A UNRWA, que presta ajuda ao nível da educação e saúde a três milhões de palestinianos dos cinco milhões registados como refugiados, encontra-se em dificuldades devido à decisão norte-americana de reduzir a sua contribuição, num contexto de tensões americano-palestinianas, nomeadamente devido ao reconhecimento por Washington de Jerusalém como a capital de Israel. Historicamente o principal país doador da agência, os Estados Unidos cortaram no início do ano a sua ajuda à UNRWA, de 350 milhões de dólares (301,6 milhões de euros) em 2017 para 60 milhões (51,7 milhões). Na sexta-feira, Washington anunciou que não fará “contribuições adicionais” para a agência.

Krähenbühl considera que a decisão dos Estados Unidos não está relacionada com o desempenho da organização, mas sim com “motivos políticos”. O responsável rejeitou as alegações de Washington sobre corrupção e falta de disciplina financeira daquela entidade, observando que a Agência da ONU para a Ajuda aos Refugiados Palestinianos é “uma das organizações humanitárias mais escrutinadas”.

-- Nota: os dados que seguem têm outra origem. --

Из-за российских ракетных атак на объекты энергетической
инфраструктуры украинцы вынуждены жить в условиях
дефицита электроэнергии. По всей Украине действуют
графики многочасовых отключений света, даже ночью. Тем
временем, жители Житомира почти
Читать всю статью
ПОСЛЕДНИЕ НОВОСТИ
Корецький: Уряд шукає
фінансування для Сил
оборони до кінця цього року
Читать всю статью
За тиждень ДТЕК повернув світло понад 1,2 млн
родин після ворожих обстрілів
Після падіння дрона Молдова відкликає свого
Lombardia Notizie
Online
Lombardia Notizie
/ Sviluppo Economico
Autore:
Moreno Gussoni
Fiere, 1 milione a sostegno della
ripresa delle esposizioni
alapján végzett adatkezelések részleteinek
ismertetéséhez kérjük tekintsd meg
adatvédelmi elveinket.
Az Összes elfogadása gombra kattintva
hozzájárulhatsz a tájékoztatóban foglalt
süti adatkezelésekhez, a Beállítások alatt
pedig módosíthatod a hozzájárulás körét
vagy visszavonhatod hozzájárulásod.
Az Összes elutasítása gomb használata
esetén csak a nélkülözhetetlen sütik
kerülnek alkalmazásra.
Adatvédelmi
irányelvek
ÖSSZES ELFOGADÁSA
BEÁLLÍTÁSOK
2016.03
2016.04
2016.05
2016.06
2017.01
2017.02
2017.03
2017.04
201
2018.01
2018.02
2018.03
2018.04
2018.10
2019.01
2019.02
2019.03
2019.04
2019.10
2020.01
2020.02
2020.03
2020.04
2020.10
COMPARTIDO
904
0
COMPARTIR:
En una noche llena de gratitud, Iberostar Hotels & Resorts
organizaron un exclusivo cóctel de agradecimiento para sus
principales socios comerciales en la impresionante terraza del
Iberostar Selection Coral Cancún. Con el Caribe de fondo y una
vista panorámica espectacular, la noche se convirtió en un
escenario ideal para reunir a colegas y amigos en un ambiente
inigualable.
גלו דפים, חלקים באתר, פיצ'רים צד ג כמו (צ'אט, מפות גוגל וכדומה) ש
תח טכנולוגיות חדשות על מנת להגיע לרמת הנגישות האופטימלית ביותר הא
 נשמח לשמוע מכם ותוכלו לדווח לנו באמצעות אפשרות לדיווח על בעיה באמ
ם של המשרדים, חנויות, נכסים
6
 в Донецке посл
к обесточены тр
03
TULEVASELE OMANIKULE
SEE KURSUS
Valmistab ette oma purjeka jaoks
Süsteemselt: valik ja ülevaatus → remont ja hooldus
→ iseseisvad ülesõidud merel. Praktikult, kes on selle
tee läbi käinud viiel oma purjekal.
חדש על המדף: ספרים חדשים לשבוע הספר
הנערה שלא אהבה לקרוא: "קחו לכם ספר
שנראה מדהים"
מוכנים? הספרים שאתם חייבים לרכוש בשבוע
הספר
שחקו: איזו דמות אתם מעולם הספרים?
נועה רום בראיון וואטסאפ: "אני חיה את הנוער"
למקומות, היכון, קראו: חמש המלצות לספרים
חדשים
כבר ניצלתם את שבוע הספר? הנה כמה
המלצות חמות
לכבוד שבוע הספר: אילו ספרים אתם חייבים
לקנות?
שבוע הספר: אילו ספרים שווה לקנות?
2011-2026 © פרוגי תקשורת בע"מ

Criada em 1949, a UNRWA apoia refugiados palestinianos – sobreviventes ou descendentes das centenas de milhares que fugiram ou foram expulsos durante a guerra que se seguiu à criação do Estado de Israel em 1948 – em Jerusalém Oriental, Cisjordânia, Gaza, Líbano, Síria e Jordânia. A agência, que emprega mais de 20 mil pessoas, a grande maioria palestinianos, anunciou no mês passado a decisão de despedir mais de 250 em Gaza e na Cisjordânia ocupada.